== Job ==
Take the line containing "29 Febbraio 2016 - 10:00" and all lines after it to the end of the records, and output them exactly.

== Exercise data ==

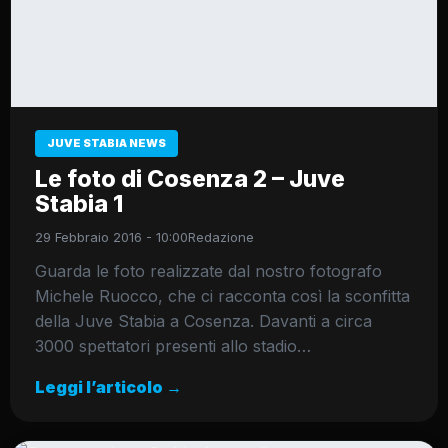
JUVE STABIA NEWS
Le foto di Cosenza 2 – Juve
Stabia 1
29 Febbraio 2016 - 10:00
Redazione
Guarda le foto realizzate dal nostro fotografo
Michele Ruocco, che ci racconta così la sconfitta
della Juve Stabia a Cosenza. Davanti a circa
3000 spettatori presenti allo stadio…
Leggi l’articolo →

== Expected answer ==
29 Febbraio 2016 - 10:00
Redazione
Guarda le foto realizzate dal nostro fotografo
Michele Ruocco, che ci racconta così la sconfitta
della Juve Stabia a Cosenza. Davanti a circa
3000 spettatori presenti allo stadio…
Leggi l’articolo →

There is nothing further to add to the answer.